I do it because there is freedom in laughter. There is joy in laughter. There is relationship and humor and comfort and restoration and reconciliation. These are the things I want for my babies. I want to have a bond within which we can laugh, over and over and over. I want us to be comfortable with each other. I want to find joy with them, humor with them, restoration, enjoyment, a life-long series of good times together with which we can weather the bad. 

We don’t laugh all day, every day. Sometimes it’s a real struggle. I’m in a mood. He’s in a mood. Baby Girl might even be in a mood. The way she holds a piece of plum or pie or potato out over the floor and prepares to drop it while she stares me dead in the eye would try the patience of a saint. But most days, even with the whining or the food-dropping or the days when I’ve just barely gotten any sleep and we’re running from the grocery store to the play-date and back again for naps – even then we can find a moment to laugh. Maybe it’s the sheer joy of spotting a train when we were playing I Spy. Maybe it’s the nose-wrinkling way Baby Girl grinned when we babbled at her that brings me and the toddler a laugh.

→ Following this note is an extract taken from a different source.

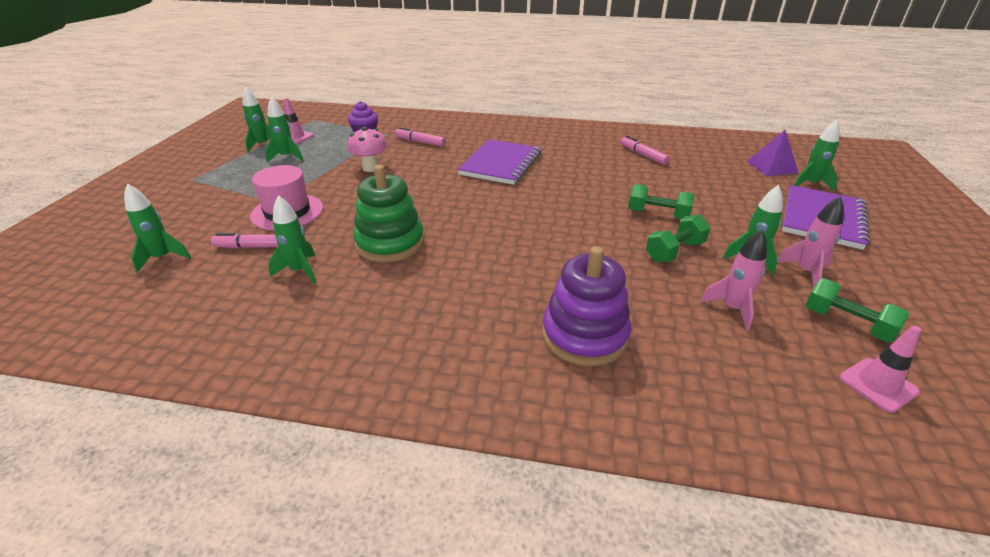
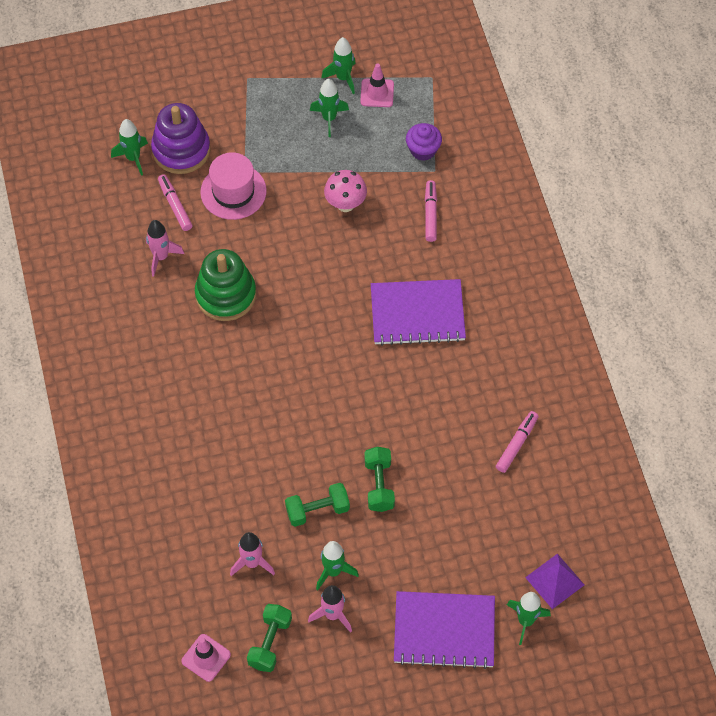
camera: 65 degrees right, 25 degrees up
(300, 271) = (161, 257): green rocket -> pink rocket
(584, 335) = (176, 471): purple stacking toy -> purple stacking toy (181, 150)
(674, 251) = (317, 510): green dumbbell -> green dumbbell turned 45 degrees counterclockwise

Maybe it’s a tickle war or wrestling or crashing the toy cars gleefully over and over until a finger gets pinched. Somehow. An opportunity rises, and if it doesn’t I create one, and if even that feels like a stretch I help him to create one. Laughter matters like that. No matter how quickly the years might just fly by or pass in that one wild blink, no matter that we’ll always be told to enjoy every moment and we’ll never be able to achieve it – no matter. We have laughter, and we have a lot of it.